Именно под таким названием роман глава за главой читался в клубе «Инклингов». «Инклинги» принимали его весьма восторженно; правда, не всем слушателям пришелся по вкусу «высокий штиль», который начинал преобладать в книге. От сравнительно разговорного языка, которым написаны первые главы, Толкин все больше и больше переходил к архаичной, торжественной манере. Разумеется, он это замечал — более того, делал это вполне сознательно и обсуждал этот вопрос в печати (точно так же, как обсуждал смысл и значение книги в лекции, прочитанной в университете Сент–Эндрюз), на этот раз в предисловии к исправленному переводу «Беовульфа» Кларка Холла. Элейн Гриффитс поняла, что ей не по силам завершить редактуру, и, обнаружив, что самому ему на это времени тоже не найти, Толкин передал «Беовульфа» своему коллеге Чарльзу Ренну, который тогда работал в Лондонском университете. Ренн с редактурой управился быстро, но «Аллен энд Анвин» пришлось в течение многих месяцев дожидаться, пока Толкин сумеет собраться с мыслями и написать обещанное предисловие. В результате предисловие превратилось в длинное рассуждение о принципах перевода, и в первую очередь — в отстаивание уместности «высокого штиля» там, где речь идет о героических деяниях. На самом деле Толкин, сознательно или бессознательно, обсуждал «Властелина Колец», который тогда (в начале 1940 года) достиг середины того, что впоследствии стало книгой II.
Во введении Толкин заявляет в оправдание высокого стиля следующее: «Нетрудно заметить, насколько мы сделались легкомысленны, если попробовать отказаться от слов «стукнуть» или «треснуть» в пользу «нанести удар» или «поразить»; от слов «болтовня» или «треп» в пользу «речи» или «беседы»; от «любезных, блестящих и вежливых дворян» (так и представляешь себе колонки светской хроники или пузатых богатеев на Ривьере) в пользу «достойных, отважных и учтивых мужей» древности». И с тех пор Толкин все более и более придерживается подобных стилистических принципов во «Властелине Колец». Это было почти неизбежно, поскольку, по мере того как роман приобретал все более грандиозный масштаб и глубокий смысл, он все сильнее приближался по стилю к «Сильмариллиону». Однако менять стиль первых глав, написанных в куда более легкомысленном ключе, Толкин не стал и, перечитывая книгу двадцать пять лет спустя, заметил: «Первый том сильно отличается от остальных».

★ ★ ★ ★ ★

ЧТО СДЕЛАТЬ:
a. Кому Толкин в отрывке о Толкине передал редактуру «Беовульфа»?
b. Подхватите отрывок о Толкине и продолжите его после последней фразы.

ИЗВЛЕЧЁННЫЕ СВЕДЕНИЯ:
★ ★ ★ ★ ★

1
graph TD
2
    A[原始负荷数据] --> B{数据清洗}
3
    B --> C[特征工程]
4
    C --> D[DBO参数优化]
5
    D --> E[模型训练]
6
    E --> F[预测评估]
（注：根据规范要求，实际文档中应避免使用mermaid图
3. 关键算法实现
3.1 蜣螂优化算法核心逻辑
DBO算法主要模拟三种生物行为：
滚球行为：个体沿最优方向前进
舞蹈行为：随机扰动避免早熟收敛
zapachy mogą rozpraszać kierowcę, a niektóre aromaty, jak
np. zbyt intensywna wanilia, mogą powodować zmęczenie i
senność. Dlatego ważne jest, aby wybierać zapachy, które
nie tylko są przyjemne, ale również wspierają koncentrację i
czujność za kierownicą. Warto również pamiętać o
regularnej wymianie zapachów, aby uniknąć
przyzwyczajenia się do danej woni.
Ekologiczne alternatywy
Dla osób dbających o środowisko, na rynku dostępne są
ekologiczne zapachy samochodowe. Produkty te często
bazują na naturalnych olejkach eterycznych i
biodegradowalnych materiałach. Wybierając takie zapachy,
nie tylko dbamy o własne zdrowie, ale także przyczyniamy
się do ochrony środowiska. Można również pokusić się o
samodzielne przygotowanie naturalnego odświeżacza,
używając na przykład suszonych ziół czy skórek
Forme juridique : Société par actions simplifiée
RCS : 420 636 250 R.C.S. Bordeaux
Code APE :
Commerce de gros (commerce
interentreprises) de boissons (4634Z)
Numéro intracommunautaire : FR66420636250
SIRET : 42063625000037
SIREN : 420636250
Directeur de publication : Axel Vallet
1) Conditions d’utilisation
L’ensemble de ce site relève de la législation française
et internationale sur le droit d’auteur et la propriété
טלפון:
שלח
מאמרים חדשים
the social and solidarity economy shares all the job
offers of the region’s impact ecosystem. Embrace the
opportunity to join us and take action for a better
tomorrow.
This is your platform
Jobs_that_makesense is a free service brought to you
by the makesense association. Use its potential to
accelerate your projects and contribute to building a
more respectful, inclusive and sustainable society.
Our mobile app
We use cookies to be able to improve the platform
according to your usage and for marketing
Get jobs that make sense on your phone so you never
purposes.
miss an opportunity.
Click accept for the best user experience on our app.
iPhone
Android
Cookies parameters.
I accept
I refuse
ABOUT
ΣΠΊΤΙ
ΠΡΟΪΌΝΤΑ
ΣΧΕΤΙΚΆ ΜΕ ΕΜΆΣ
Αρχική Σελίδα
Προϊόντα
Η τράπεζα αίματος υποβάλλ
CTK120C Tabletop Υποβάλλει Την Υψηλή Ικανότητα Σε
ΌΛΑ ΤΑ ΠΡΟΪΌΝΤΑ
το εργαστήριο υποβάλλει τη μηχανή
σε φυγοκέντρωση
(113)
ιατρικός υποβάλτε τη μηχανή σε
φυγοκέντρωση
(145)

★ ★ ★ ★ ★

ОТВЕТЫ К ЗАДАНИЯМ:
a. Своему коллеге Чарльзу Ренну, который тогда работал в Лондонском университете.

b.
В сентябре 1939 года разразилась война, но поначалу это не оказало особого влияния на жизнь Толкина. Но семейная жизнь в это время переменилась заметно, к большому, но неизбежному огорчению Толкина: мальчики покинули дом. Старший, Джон, изучавший английский в том же колледже, Эксетере, где некогда учился его отец, находился в Риме, где готовился принять сан католического священника; позднее Джона вместе с его товарищами–студентами эвакуировали в Ланкашир. Майкл год проучился в Тринити–Колледже, а потом пошел в зенитчики. Кристофер, оправившийся наконец от своей болезни, ненадолго вернулся в школу, а потом вслед за братом поступил в Тринити–Колледж. Дома оставалась только Присцилла, младшая из детей. Размеренная жизнь на Нортмур–Роуд несколько вышла из колеи: найти прислугу сделалось трудно, в доме селились то эвакуированные, то жильцы, в саду стали держать кур, чтобы решить проблему с яйцами. Временами Толкину приходилось дежурить по ночам в местном штабе противовоздушной обороны — тесном, сыром домишке. Однако же Оксфорд немцы налетами не тревожили; к тому же Толкина, в отличие от многих других донов, не призвали работать в Военном министерстве или других государственных учреждениях.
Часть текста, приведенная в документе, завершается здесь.